The Taiwanese are fanatical snackers. From the droves of vendors clustered in every Taipei neighborhood come pastries, noodle dishes, iced and hot sweets. 99 Ranch Market, (818) 307-8899 , in San Gabriel Square (140 W. Valley Blvd . , San Gabriel) has recently installed a street-food center to the right of the door as you enter. The servers behind the counter ladle out sweet peanut soup. Snacks include beautiful orange yams cooked in a light, sweet syrup, scallion breads (best eaten warm) and Chinese tamales, the sticky rice triangles stuffed with mushrooms or sweet red-bean paste and wrapped in banana leaves.
Every culture has devised foods that travel well. Cornish coal miners used to take football-shaped meat pies, called pasties, with them into the mines. They brought the pasty tradition to the American Midwest, where it survives to this day. At the Pasty Kitchen (3641 Katella Ave., Los Alamitos, (310) 431-9747) , the ovens go all day, and when you pick up your chicken or beef with vegetable pasties, they will still be warm.
Guppy's Pasties (12849 Sherman Way, enter at rear, North Hollywood, (818) 982-5109) makes the traditional pies but they've also translated the pasty into an original California-style snack. Guppy's vegetarian pasties, chile-chicken pasties and chile-beef pasties have a crust made with canola oil as the shortening.

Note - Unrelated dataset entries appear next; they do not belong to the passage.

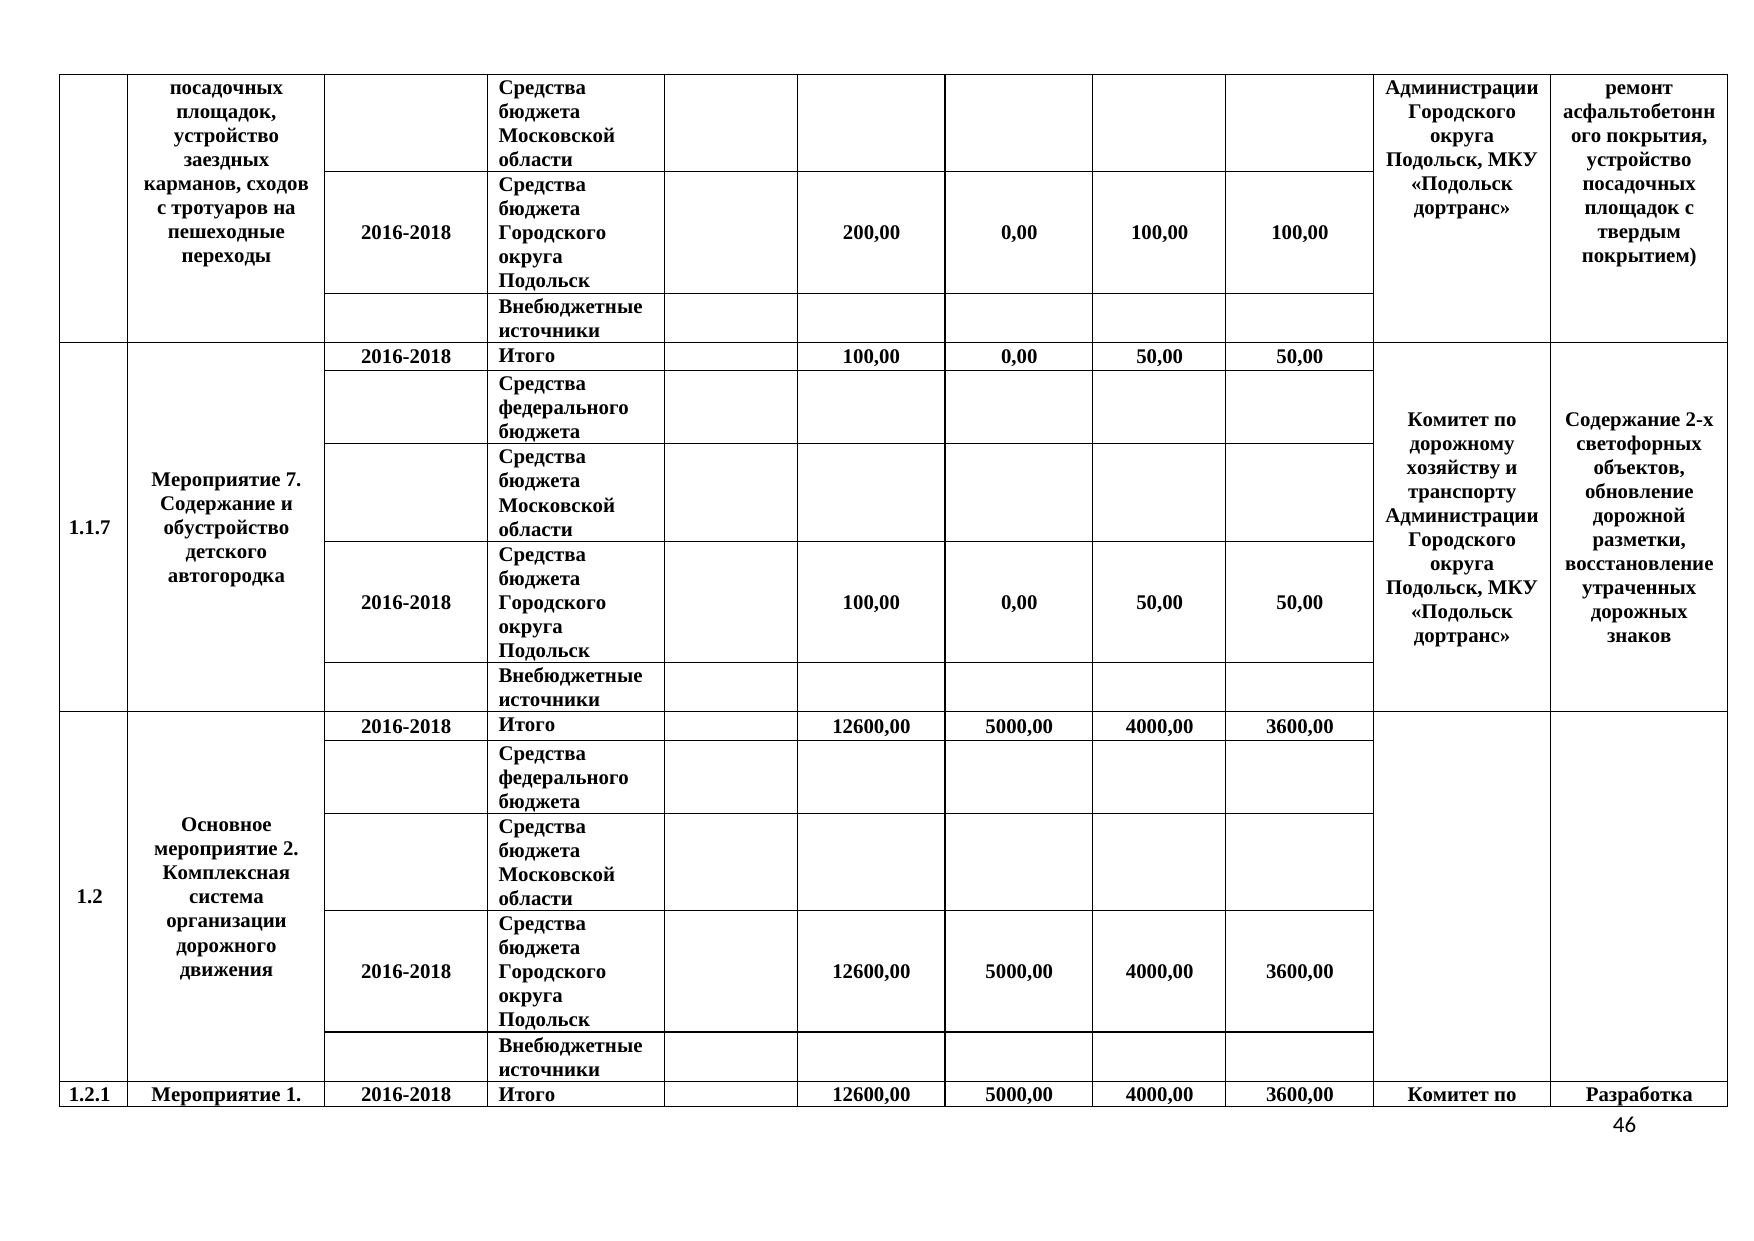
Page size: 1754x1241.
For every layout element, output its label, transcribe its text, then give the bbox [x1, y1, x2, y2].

table_cell 1.1.7 [60, 343, 127, 711]
table_cell Средства бюджета Городского округа Подольск [488, 172, 664, 292]
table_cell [128, 1082, 324, 1106]
table_cell [325, 371, 487, 443]
table_cell [665, 172, 797, 292]
table_cell 50,00 [1226, 542, 1373, 662]
table_cell 50,00 [1226, 343, 1373, 370]
table_cell Итого [488, 1082, 664, 1106]
table_cell [325, 814, 487, 910]
table_cell 0,00 [946, 172, 1092, 292]
table_cell 200,00 [798, 172, 944, 292]
table_cell [798, 1033, 944, 1081]
table_cell 4000,00 [1093, 1082, 1225, 1106]
table_cell [1226, 814, 1373, 910]
table_cell [946, 1033, 1092, 1081]
table_cell [665, 741, 797, 813]
table_cell [665, 444, 797, 541]
table_cell 3600,00 [1226, 911, 1373, 1031]
table_cell [1093, 663, 1225, 711]
table_cell [946, 663, 1092, 711]
table_cell [325, 741, 487, 813]
table_cell [1226, 741, 1373, 813]
table_cell [1226, 371, 1373, 443]
table_cell 100,00 [1093, 172, 1225, 292]
table_cell Средства федерального бюджета [488, 371, 664, 443]
table_cell [946, 75, 1092, 171]
table_cell 3600,00 [1226, 712, 1373, 739]
table_cell [1226, 294, 1373, 342]
table_cell [325, 663, 487, 711]
table_cell 4000,00 [1093, 911, 1225, 1031]
table_cell Средства бюджета Московской области [488, 444, 664, 541]
table_cell 2016-2018 [325, 911, 487, 1031]
table_cell [946, 741, 1092, 813]
table_cell 100,00 [1226, 172, 1373, 292]
table_cell [665, 911, 797, 1031]
table_cell 0,00 [946, 343, 1092, 370]
table_cell Средства бюджета Городского округа Подольск [488, 542, 664, 662]
table_cell 3600,00 [1226, 1082, 1373, 1106]
table_cell [946, 814, 1092, 910]
table_cell 12600,00 [798, 712, 944, 739]
table_cell Содержание 2-х светофорных объектов, обновление дорожной разметки, восстановление утраченных дорожных знаков [1551, 343, 1727, 711]
table_cell [798, 741, 944, 813]
table_cell 50,00 [1093, 343, 1225, 370]
table_cell 12600,00 [798, 1082, 944, 1106]
table_cell [325, 1033, 487, 1081]
table_cell [1093, 371, 1225, 443]
table_cell [1093, 1033, 1225, 1081]
table_cell [946, 371, 1092, 443]
table_cell [1093, 294, 1225, 342]
table_cell [665, 712, 797, 739]
table_cell [325, 294, 487, 342]
table_cell [946, 294, 1092, 342]
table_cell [1374, 343, 1550, 711]
table_cell [665, 663, 797, 711]
table_cell [798, 444, 944, 541]
table_cell [798, 75, 944, 171]
table_cell [1226, 1033, 1373, 1081]
table_cell Средства бюджета Московской области [488, 814, 664, 910]
table_cell 5000,00 [946, 911, 1092, 1031]
table_cell Внебюджетные источники [488, 1033, 664, 1081]
table_cell [798, 814, 944, 910]
table_cell [1374, 712, 1550, 1081]
table_cell Итого [488, 343, 664, 370]
table_cell [325, 444, 487, 541]
table_cell [946, 444, 1092, 541]
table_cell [1551, 1082, 1727, 1106]
table_cell [1093, 444, 1225, 541]
table_cell [1093, 741, 1225, 813]
table_cell 100,00 [798, 542, 944, 662]
table_cell Внебюджетные источники [488, 294, 664, 342]
table_cell [1551, 712, 1727, 1081]
table_cell Итого [488, 712, 664, 739]
table_cell [798, 663, 944, 711]
table_cell 2016-2018 [325, 343, 487, 370]
table_cell Средства бюджета Московской области [488, 75, 664, 171]
table_cell 1.2 [60, 712, 127, 1081]
table_cell [798, 371, 944, 443]
table_cell [665, 1082, 797, 1106]
table_cell Основное мероприятие 2. Комплексная система организации дорожного движения [128, 712, 324, 1081]
table_cell 2016-2018 [325, 1082, 487, 1106]
table_cell [665, 1033, 797, 1081]
table_cell [1093, 814, 1225, 910]
table_cell 4000,00 [1093, 712, 1225, 739]
table_cell Средства бюджета Городского округа Подольск [488, 911, 664, 1031]
table_cell 5000,00 [946, 712, 1092, 739]
table_cell [1226, 75, 1373, 171]
table_cell Средства федерального бюджета [488, 741, 664, 813]
table_cell 5000,00 [946, 1082, 1092, 1106]
table_cell [665, 814, 797, 910]
table_cell Внебюджетные источники [488, 663, 664, 711]
table_cell 12600,00 [798, 911, 944, 1031]
table_cell [1093, 75, 1225, 171]
table_cell Мероприятие 7. Содержание и обустройство детского автогородка [128, 343, 324, 711]
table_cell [1374, 1082, 1550, 1106]
table_cell [1226, 444, 1373, 541]
table_cell [798, 294, 944, 342]
table_cell [665, 294, 797, 342]
table_cell 100,00 [798, 343, 944, 370]
table_cell [325, 75, 487, 171]
table_cell 2016-2018 [325, 712, 487, 739]
table_cell 1.2.1 [60, 1082, 127, 1106]
table_cell [665, 75, 797, 171]
table_cell [665, 542, 797, 662]
table_cell [665, 343, 797, 370]
table_cell 0,00 [946, 542, 1092, 662]
table_cell 50,00 [1093, 542, 1225, 662]
table_cell 2016-2018 [325, 172, 487, 292]
table_cell [665, 371, 797, 443]
table_cell 2016-2018 [325, 542, 487, 662]
table_cell [1226, 663, 1373, 711]
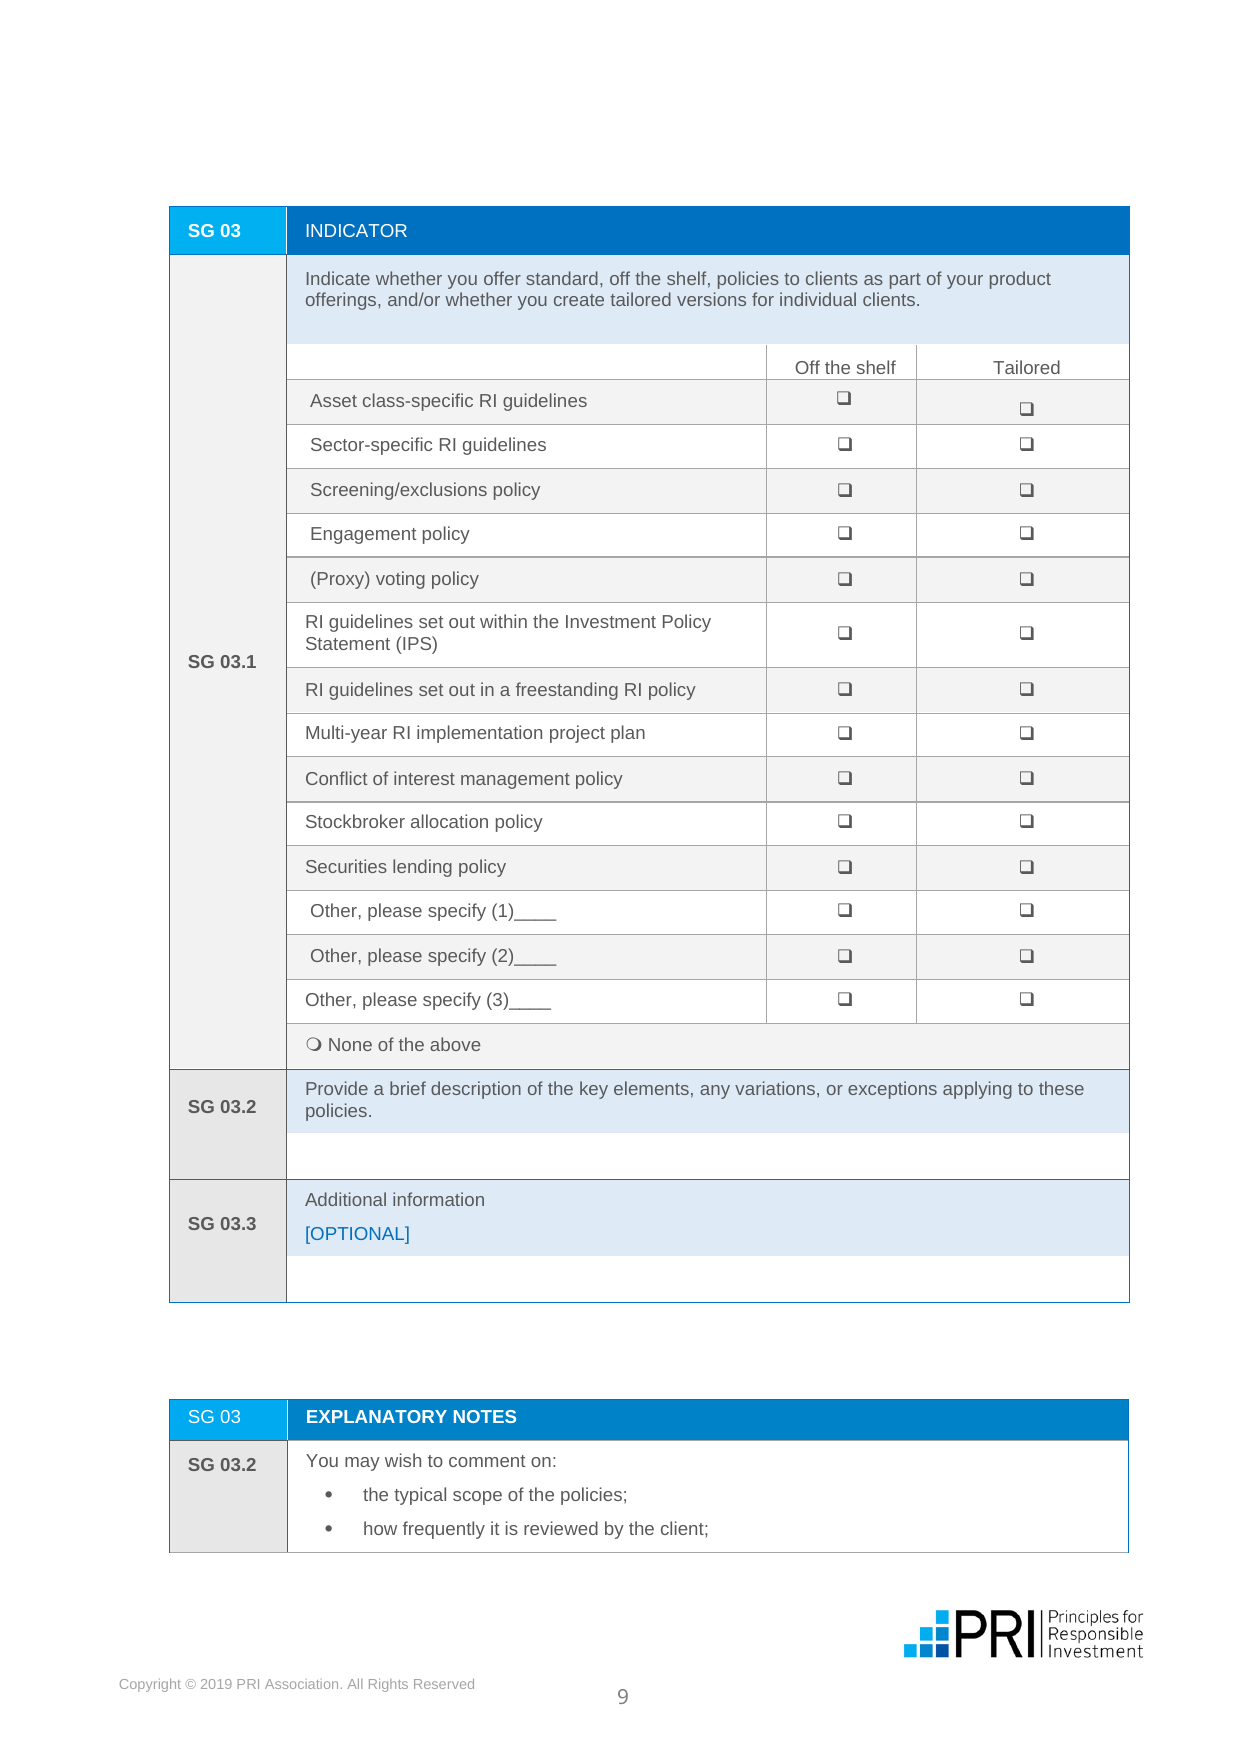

Armenians will argue the merits of lahmajun from Uncle Jack's (1108 N. Kenmore St., Los Angeles, (213) 664-8842) or the Sasoun Bakery (5114 Santa Monica Blvd., Los Angeles, (213) 661-1868) , both in Hollywood's Armenian enclave. This ultra-thin, pizza-like snack smeared with a well-seasoned minced-meat-and-hot-pepper topping is as ancient as it is wonderful. And both bakeries sell their lahmajun warm from the oven.